Saved dataset items:
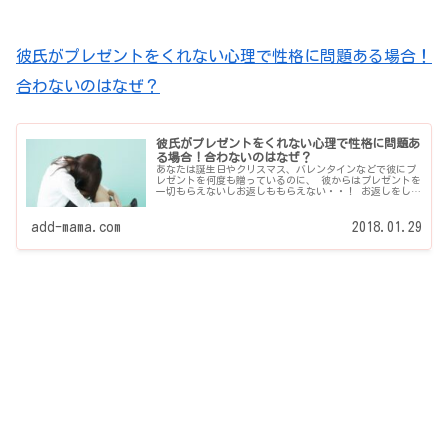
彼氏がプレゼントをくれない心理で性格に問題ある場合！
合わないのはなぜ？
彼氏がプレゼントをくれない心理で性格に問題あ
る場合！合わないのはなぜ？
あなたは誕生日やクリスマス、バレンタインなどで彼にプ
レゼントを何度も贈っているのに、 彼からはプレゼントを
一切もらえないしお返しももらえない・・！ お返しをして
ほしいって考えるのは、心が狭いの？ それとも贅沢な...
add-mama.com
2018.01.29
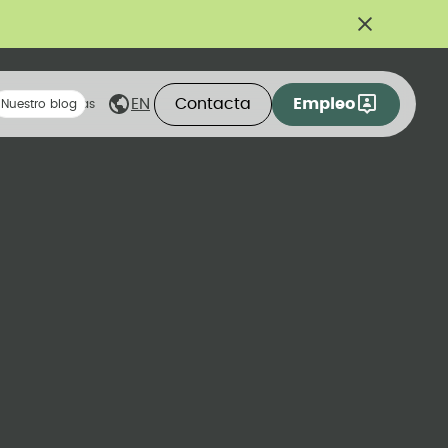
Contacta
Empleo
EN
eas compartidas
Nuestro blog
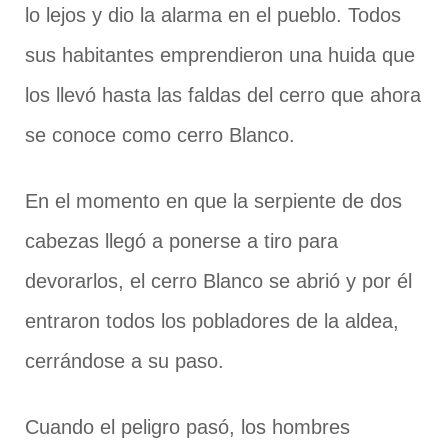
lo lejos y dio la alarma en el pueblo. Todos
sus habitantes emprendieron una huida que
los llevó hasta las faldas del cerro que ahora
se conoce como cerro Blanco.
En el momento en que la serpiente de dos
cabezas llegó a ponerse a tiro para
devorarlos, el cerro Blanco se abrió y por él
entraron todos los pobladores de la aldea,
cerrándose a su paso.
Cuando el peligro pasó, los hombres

> _Work item_:
Print every one of the lines above word for word, without the pictures.

> _Written solution_:
彼氏がプレゼントをくれない心理で性格に問題ある場合！
合わないのはなぜ？
彼氏がプレゼントをくれない心理で性格に問題あ
る場合！合わないのはなぜ？
あなたは誕生日やクリスマス、バレンタインなどで彼にプ
レゼントを何度も贈っているのに、 彼からはプレゼントを
一切もらえないしお返しももらえない・・！ お返しをして
ほしいって考えるのは、心が狭いの？ それとも贅沢な...
add-mama.com
2018.01.29
Contacta
Empleo
EN
eas compartidas
Nuestro blog
lo lejos y dio la alarma en el pueblo. Todos
sus habitantes emprendieron una huida que
los llevó hasta las faldas del cerro que ahora
se conoce como cerro Blanco.
En el momento en que la serpiente de dos
cabezas llegó a ponerse a tiro para
devorarlos, el cerro Blanco se abrió y por él
entraron todos los pobladores de la aldea,
cerrándose a su paso.
Cuando el peligro pasó, los hombres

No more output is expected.